### Assignment
Pull out every line below holding the word "erforderlich".

### Exercise input
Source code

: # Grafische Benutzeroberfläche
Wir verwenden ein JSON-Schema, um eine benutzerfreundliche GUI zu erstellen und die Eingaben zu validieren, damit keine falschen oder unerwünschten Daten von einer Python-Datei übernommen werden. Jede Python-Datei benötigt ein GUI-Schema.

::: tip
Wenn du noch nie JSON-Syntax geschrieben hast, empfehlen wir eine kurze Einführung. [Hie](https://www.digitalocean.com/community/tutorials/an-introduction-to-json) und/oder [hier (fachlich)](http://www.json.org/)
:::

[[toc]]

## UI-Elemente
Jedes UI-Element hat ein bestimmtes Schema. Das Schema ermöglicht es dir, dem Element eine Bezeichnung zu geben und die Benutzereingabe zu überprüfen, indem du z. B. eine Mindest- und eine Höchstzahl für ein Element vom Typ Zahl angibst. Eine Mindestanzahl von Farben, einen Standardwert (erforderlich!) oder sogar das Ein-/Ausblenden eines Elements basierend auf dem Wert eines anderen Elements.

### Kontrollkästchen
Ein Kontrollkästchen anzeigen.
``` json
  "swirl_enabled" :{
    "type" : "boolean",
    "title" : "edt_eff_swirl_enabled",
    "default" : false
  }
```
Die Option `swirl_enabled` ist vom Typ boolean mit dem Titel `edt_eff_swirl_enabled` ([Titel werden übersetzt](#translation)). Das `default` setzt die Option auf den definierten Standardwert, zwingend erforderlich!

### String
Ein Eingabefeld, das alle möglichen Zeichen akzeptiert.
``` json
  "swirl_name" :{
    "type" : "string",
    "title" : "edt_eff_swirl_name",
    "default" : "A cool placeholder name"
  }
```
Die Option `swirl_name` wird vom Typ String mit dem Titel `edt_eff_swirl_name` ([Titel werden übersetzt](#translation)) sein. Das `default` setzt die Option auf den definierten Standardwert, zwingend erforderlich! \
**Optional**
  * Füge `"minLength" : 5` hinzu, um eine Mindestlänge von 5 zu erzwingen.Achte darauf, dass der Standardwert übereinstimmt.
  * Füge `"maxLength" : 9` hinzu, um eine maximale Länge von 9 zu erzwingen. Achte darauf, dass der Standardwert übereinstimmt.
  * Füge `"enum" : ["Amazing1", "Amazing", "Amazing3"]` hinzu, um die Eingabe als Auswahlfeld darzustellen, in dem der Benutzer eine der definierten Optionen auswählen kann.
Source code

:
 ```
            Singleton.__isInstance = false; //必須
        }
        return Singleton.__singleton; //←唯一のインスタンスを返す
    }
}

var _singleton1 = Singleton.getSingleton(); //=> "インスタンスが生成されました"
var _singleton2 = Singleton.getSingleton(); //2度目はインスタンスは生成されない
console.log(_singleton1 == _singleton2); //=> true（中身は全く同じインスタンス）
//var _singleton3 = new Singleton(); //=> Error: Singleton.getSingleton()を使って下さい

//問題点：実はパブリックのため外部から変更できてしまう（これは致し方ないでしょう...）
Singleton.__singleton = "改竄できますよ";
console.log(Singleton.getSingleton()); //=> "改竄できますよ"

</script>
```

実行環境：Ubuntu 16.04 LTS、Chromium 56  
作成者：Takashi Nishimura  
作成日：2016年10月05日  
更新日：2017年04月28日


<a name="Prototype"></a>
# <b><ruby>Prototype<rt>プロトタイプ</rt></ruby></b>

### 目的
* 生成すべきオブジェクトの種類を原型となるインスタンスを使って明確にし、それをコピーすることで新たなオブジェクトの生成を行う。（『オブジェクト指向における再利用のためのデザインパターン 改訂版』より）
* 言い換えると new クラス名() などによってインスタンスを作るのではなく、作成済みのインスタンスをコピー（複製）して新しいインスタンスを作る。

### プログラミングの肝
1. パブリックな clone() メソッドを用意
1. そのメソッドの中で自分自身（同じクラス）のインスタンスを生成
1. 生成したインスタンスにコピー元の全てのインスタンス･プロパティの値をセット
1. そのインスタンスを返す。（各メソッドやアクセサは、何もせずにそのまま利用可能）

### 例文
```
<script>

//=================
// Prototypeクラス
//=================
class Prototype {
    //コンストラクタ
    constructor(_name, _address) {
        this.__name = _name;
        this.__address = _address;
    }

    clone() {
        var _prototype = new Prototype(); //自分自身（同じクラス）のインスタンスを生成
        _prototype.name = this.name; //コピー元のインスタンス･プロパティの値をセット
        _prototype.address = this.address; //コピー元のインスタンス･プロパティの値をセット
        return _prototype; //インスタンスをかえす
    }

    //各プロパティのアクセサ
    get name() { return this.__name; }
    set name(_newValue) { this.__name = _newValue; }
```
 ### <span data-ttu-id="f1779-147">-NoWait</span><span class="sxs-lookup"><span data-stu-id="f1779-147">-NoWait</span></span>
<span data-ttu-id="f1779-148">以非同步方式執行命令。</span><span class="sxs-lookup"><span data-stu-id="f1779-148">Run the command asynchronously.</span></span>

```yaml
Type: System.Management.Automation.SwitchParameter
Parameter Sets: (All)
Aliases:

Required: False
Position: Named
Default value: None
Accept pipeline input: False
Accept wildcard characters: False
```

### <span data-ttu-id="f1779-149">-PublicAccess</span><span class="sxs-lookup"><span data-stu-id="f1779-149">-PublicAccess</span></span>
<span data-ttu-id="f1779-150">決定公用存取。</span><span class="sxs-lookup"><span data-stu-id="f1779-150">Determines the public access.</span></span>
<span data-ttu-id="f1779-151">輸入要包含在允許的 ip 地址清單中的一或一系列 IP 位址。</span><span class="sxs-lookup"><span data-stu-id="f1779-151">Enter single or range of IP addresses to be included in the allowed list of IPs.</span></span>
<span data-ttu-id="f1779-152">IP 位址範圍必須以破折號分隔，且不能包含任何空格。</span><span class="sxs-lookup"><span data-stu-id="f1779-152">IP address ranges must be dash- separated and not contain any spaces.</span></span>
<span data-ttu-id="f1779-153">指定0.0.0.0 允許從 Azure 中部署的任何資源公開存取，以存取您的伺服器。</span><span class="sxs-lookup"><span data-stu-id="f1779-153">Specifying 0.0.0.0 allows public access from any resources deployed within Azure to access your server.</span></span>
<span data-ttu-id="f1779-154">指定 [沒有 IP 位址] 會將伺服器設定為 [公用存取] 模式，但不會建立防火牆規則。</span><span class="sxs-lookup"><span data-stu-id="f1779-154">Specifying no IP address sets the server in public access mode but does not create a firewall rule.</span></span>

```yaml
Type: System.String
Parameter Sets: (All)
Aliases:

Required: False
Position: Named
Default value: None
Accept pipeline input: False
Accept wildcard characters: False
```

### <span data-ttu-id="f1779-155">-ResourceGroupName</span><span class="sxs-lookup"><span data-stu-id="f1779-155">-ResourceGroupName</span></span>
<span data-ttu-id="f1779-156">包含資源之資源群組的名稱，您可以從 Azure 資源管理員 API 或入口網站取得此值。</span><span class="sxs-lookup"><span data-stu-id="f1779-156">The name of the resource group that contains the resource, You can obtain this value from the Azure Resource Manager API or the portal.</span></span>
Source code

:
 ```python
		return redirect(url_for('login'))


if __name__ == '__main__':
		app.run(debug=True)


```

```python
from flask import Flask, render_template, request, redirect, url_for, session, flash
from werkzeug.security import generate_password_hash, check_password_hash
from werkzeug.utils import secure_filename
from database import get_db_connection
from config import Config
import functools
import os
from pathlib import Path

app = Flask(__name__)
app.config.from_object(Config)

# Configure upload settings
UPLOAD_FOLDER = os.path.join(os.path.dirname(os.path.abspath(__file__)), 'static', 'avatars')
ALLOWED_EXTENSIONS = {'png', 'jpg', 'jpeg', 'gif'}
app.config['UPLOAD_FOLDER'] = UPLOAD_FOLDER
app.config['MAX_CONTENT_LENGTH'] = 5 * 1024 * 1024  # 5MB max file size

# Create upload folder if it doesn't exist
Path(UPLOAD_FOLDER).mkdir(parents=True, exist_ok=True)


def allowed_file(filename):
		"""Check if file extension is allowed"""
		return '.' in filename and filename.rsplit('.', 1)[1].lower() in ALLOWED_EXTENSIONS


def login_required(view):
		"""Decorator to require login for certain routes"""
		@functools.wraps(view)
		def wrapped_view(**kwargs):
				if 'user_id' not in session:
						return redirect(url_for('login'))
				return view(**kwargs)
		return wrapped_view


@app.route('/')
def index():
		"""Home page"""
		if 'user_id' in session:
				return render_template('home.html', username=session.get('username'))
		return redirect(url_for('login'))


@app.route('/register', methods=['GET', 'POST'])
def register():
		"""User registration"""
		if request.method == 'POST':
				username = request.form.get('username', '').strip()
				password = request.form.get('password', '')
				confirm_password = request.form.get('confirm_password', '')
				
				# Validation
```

### Exercise output
Jedes UI-Element hat ein bestimmtes Schema. Das Schema ermöglicht es dir, dem Element eine Bezeichnung zu geben und die Benutzereingabe zu überprüfen, indem du z. B. eine Mindest- und eine Höchstzahl für ein Element vom Typ Zahl angibst. Eine Mindestanzahl von Farben, einen Standardwert (erforderlich!) oder sogar das Ein-/Ausblenden eines Elements basierend auf dem Wert eines anderen Elements.
Die Option `swirl_enabled` ist vom Typ boolean mit dem Titel `edt_eff_swirl_enabled` ([Titel werden übersetzt](#translation)). Das `default` setzt die Option auf den definierten Standardwert, zwingend erforderlich!
Die Option `swirl_name` wird vom Typ String mit dem Titel `edt_eff_swirl_name` ([Titel werden übersetzt](#translation)) sein. Das `default` setzt die Option auf den definierten Standardwert, zwingend erforderlich! \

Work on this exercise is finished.